= MATERIALS PROVIDED =
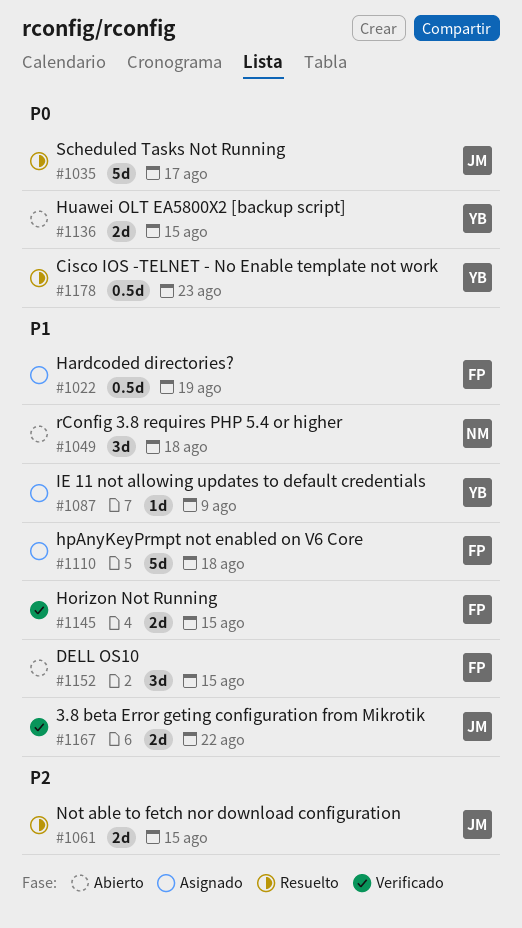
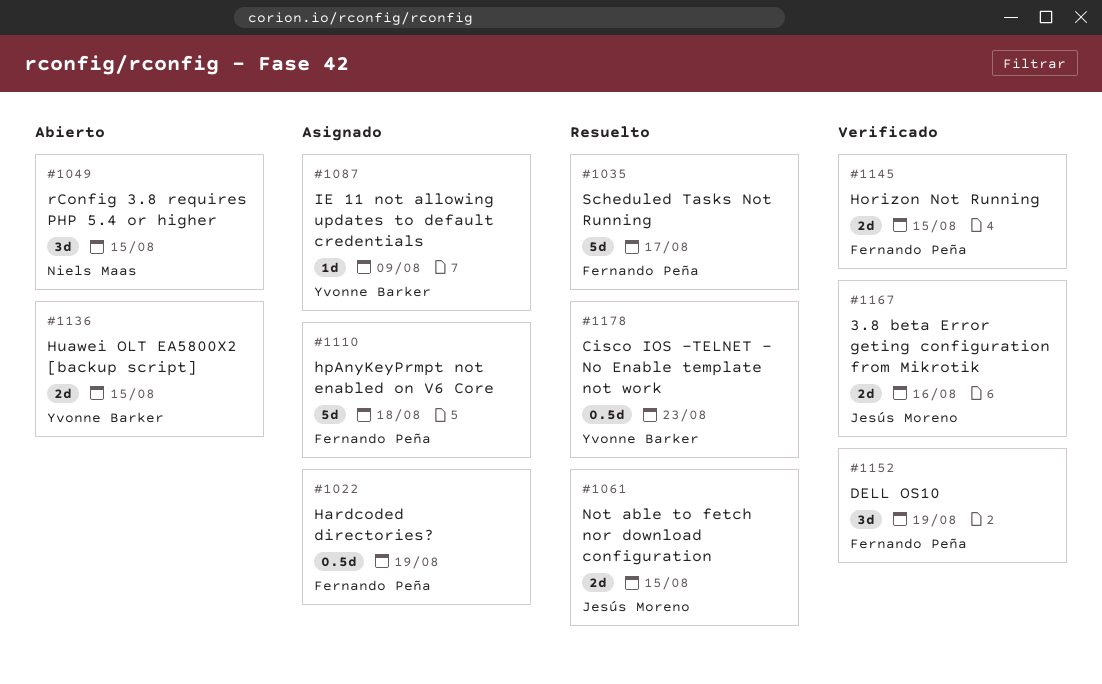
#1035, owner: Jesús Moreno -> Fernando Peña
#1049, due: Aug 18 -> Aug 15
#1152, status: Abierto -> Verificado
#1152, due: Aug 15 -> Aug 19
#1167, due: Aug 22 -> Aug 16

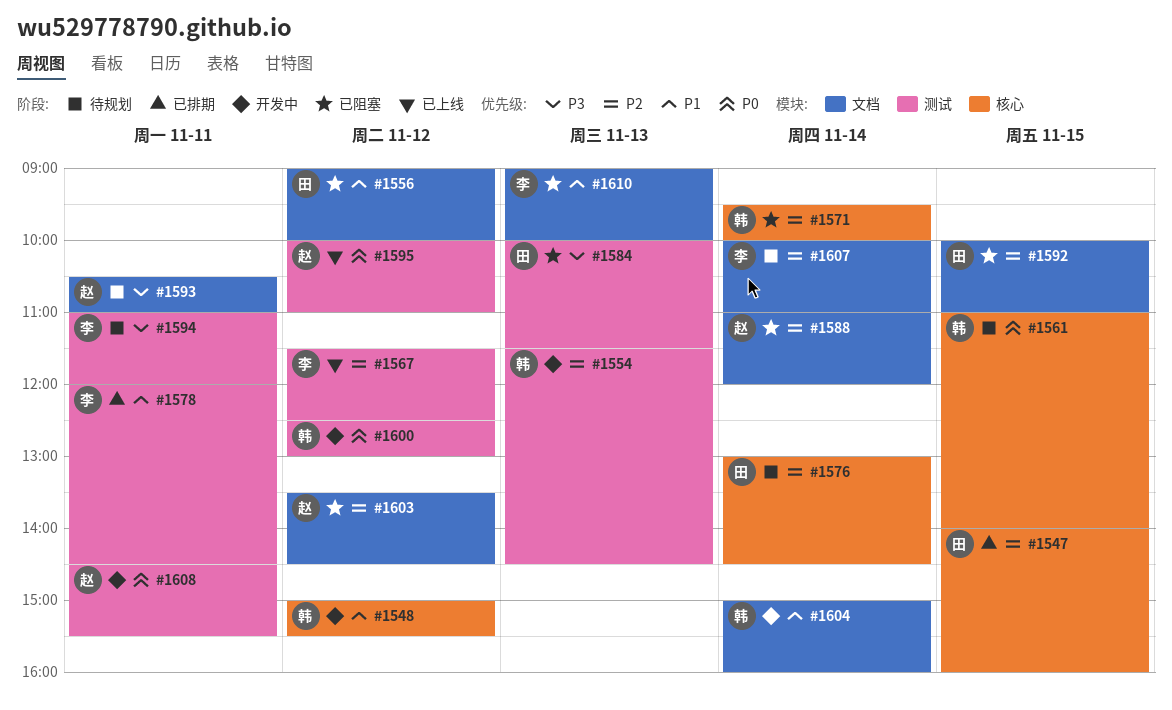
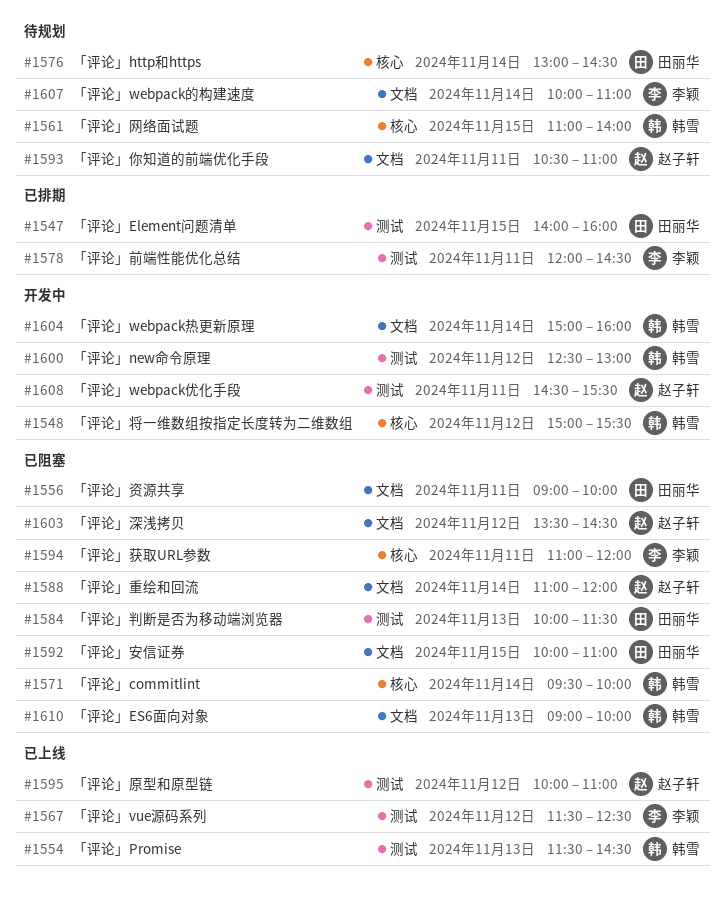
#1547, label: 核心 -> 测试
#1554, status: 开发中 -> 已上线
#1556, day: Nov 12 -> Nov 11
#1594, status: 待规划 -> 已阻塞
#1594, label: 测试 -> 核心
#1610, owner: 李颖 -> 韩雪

= WORK TO BE COMPLETED =
Please output, exactly, the lines of the listing from the one containing "#1556, day: Nov 12 -> Nov 11" through the last, inclusive, and no other lines.

= ANSWER TO THE EXERCISE =
#1556, day: Nov 12 -> Nov 11
#1594, status: 待规划 -> 已阻塞
#1594, label: 测试 -> 核心
#1610, owner: 李颖 -> 韩雪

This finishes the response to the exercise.